### TASK REQUIREMENTS
Using the listing below, retype exactly the lines starting at the one with "thumb mcp: (291, 328)" and ending at the one with "ring mcp: (306, 374)", and include both.

*** RECORD SET ***

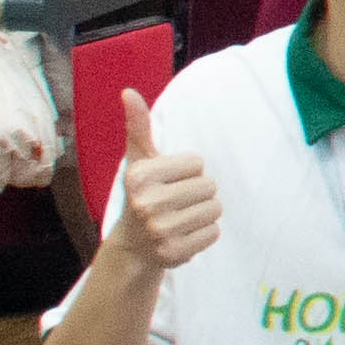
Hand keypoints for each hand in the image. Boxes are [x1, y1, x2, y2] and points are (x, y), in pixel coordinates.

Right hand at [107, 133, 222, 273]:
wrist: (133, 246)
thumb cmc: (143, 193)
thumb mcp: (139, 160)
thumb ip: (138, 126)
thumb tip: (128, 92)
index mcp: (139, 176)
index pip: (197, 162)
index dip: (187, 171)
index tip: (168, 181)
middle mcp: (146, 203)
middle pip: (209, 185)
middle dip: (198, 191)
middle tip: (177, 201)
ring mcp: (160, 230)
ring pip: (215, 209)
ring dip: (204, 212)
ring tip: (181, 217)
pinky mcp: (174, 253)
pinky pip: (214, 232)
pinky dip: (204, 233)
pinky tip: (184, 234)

*** End of RECORD SET ***
*** RECORD SET ***

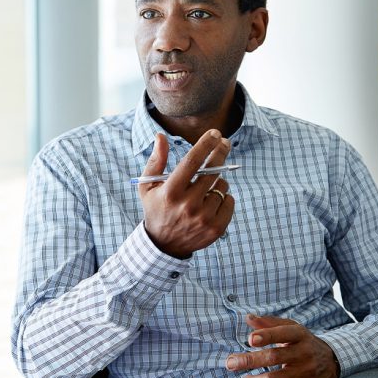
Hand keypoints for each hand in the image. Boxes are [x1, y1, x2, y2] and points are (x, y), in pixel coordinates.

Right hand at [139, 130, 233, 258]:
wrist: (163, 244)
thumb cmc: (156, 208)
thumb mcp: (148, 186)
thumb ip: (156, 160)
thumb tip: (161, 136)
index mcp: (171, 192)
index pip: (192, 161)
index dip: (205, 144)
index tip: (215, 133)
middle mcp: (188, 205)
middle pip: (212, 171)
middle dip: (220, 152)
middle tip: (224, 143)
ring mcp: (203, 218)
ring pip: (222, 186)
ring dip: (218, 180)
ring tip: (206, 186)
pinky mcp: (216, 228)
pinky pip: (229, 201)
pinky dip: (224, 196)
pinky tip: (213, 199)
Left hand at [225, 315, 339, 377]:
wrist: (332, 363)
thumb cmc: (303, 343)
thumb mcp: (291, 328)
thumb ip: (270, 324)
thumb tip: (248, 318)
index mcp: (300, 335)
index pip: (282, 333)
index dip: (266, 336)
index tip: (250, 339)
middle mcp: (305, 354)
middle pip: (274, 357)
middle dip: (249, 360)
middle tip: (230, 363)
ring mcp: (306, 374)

*** End of RECORD SET ***

### ANSWER SECTION
thumb mcp: (291, 328)
thumb ip: (270, 324)
thumb tip: (248, 318)
index mcp: (300, 335)
index pip: (282, 333)
index dip: (266, 336)
index tip: (250, 339)
middle mcp: (305, 354)
middle pip: (274, 357)
middle dip: (249, 360)
middle tip: (230, 363)
ring mcp: (306, 374)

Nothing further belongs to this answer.